§ To be done
Can you recast the taxonomy lines for every item below as a single numbered list, leaving out blank lines and the pictures?

Data excerpts:
▼

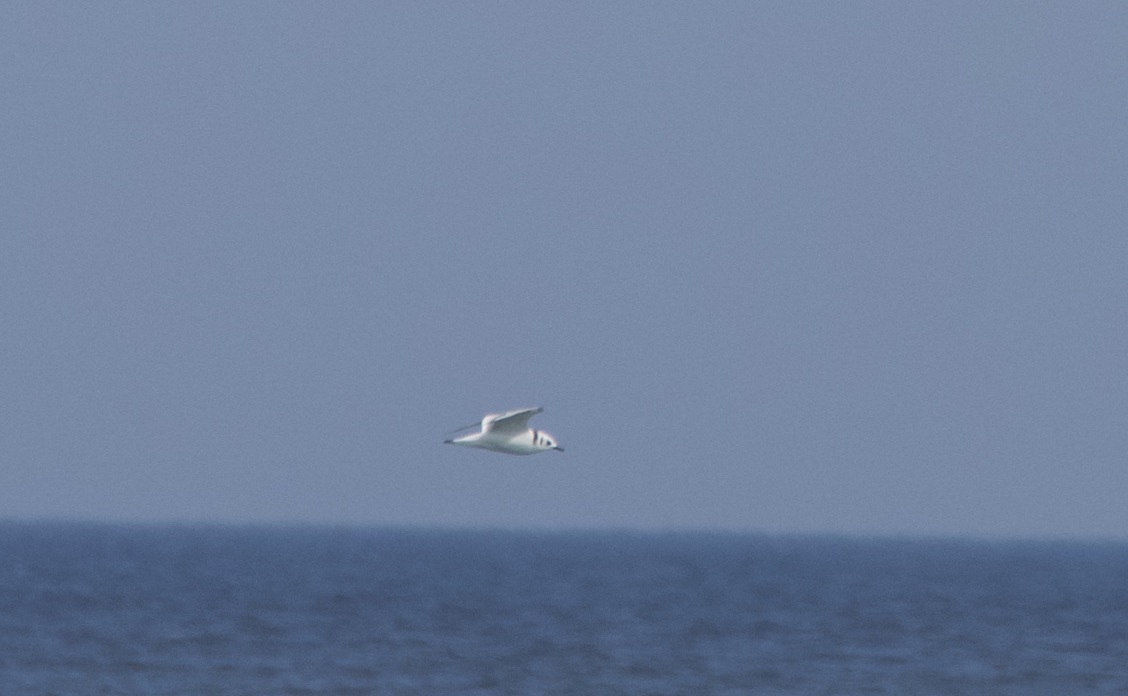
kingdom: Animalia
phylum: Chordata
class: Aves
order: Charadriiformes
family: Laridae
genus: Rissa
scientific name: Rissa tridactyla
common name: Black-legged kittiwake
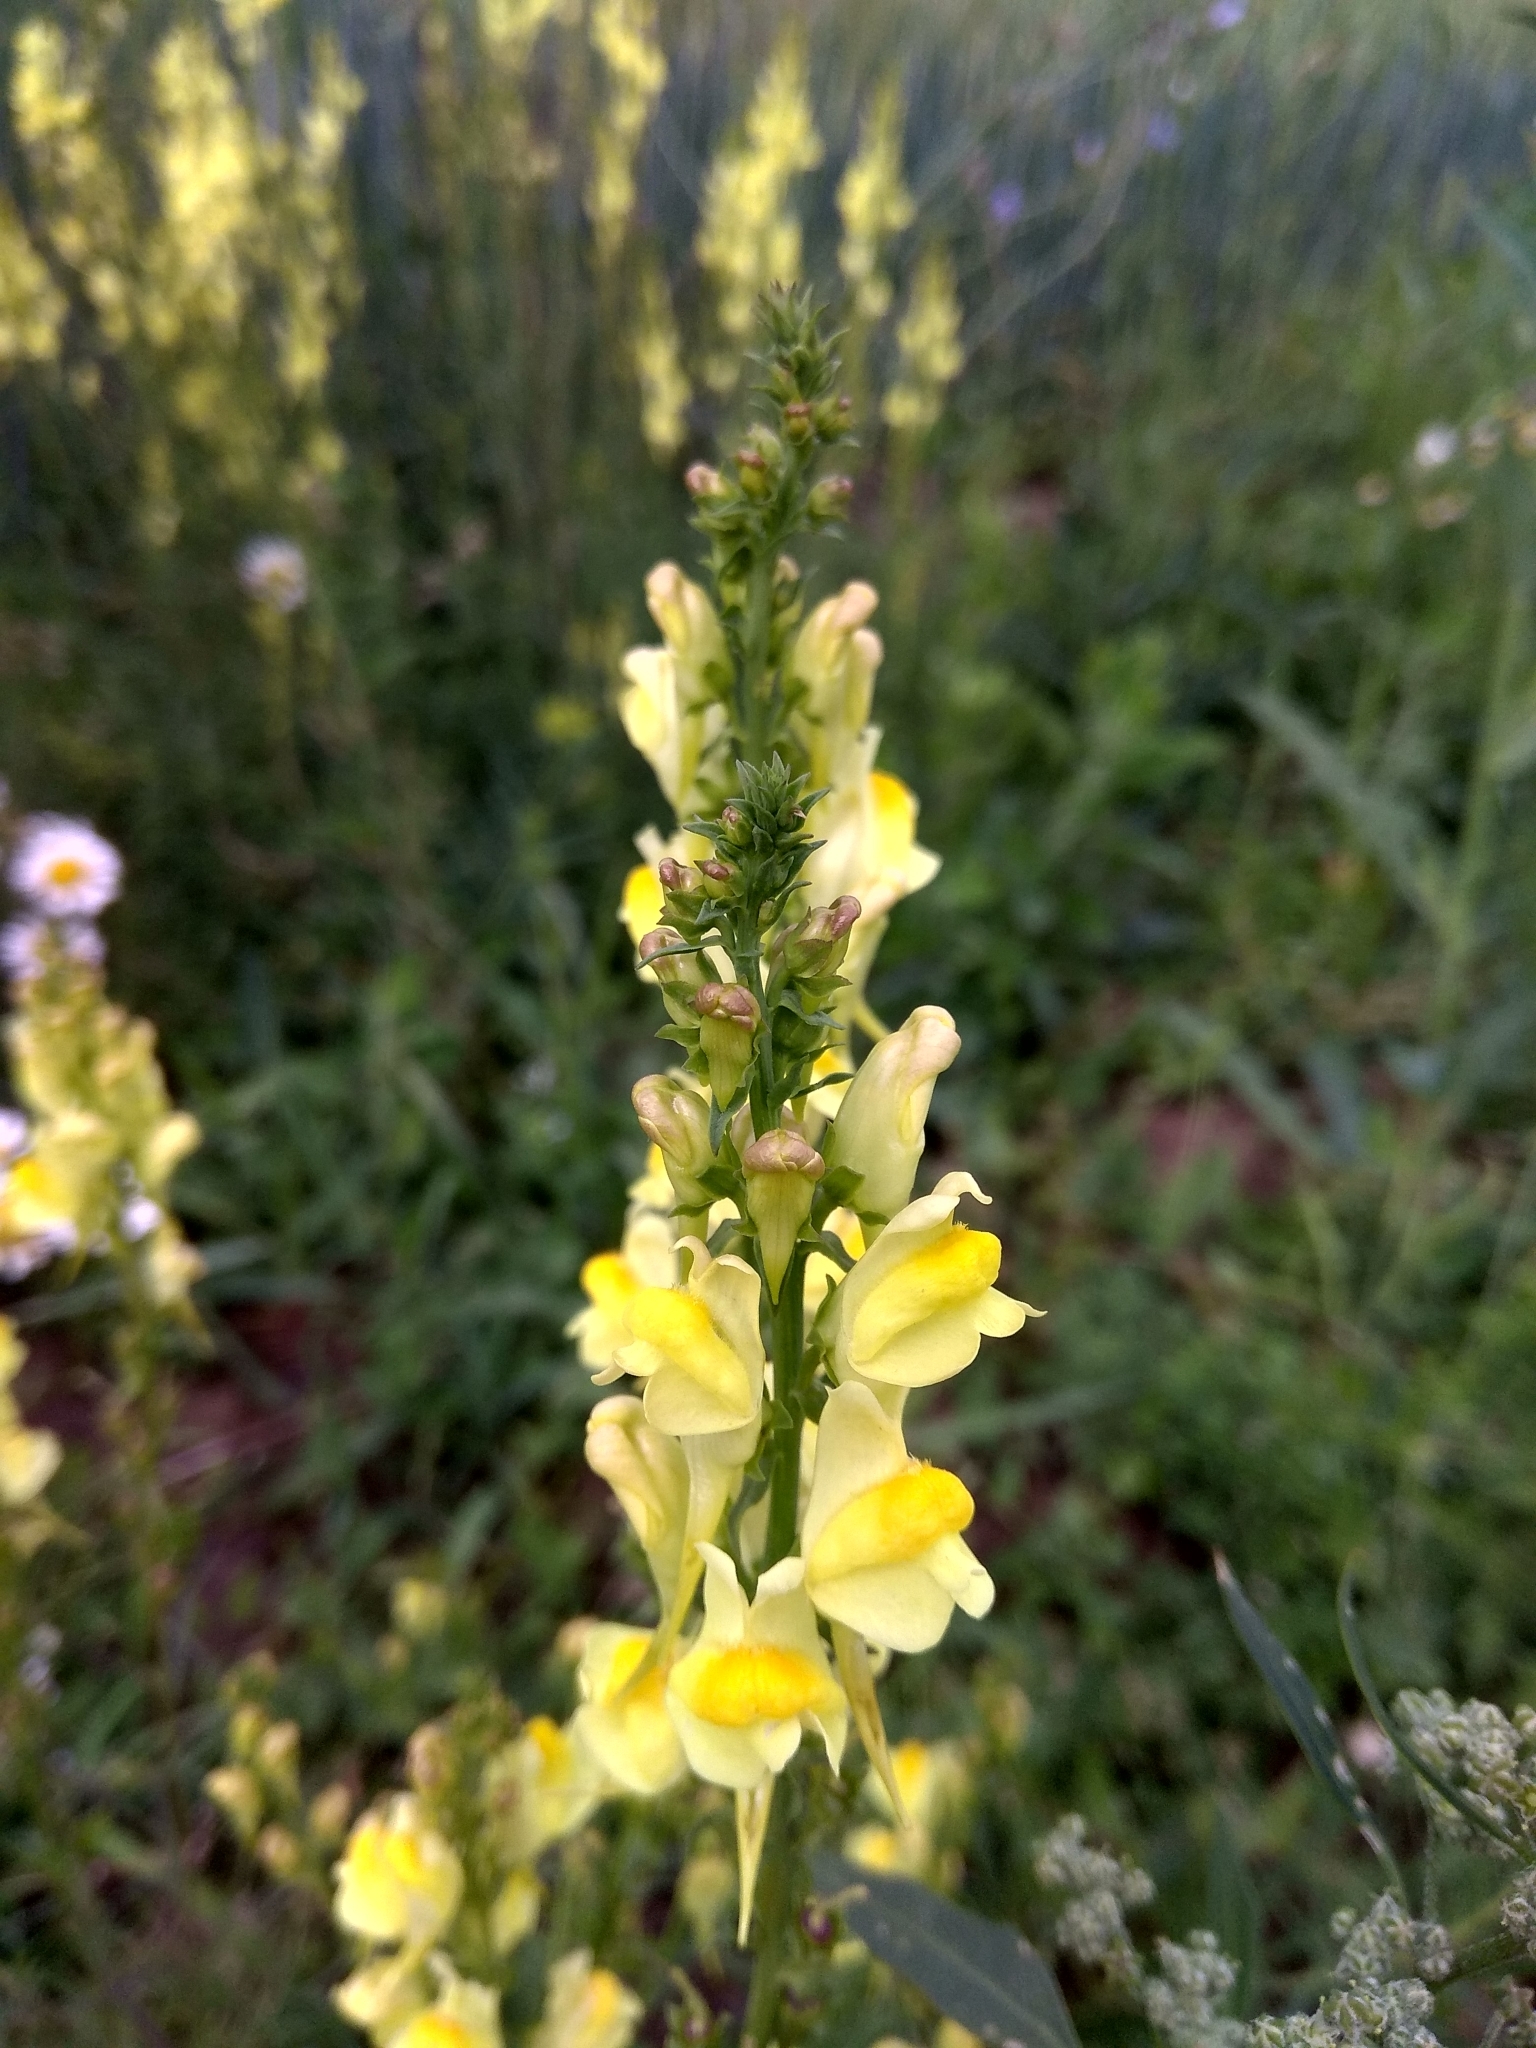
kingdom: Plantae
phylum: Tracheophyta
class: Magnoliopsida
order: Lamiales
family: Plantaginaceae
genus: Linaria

▲

§ Result of this exercise
1. kingdom: Animalia
2. phylum: Chordata
3. class: Aves
4. order: Charadriiformes
5. family: Laridae
6. genus: Rissa
7. scientific name: Rissa tridactyla
8. common name: Black-legged kittiwake
9. kingdom: Plantae
10. phylum: Tracheophyta
11. class: Magnoliopsida
12. order: Lamiales
13. family: Plantaginaceae
14. genus: Linaria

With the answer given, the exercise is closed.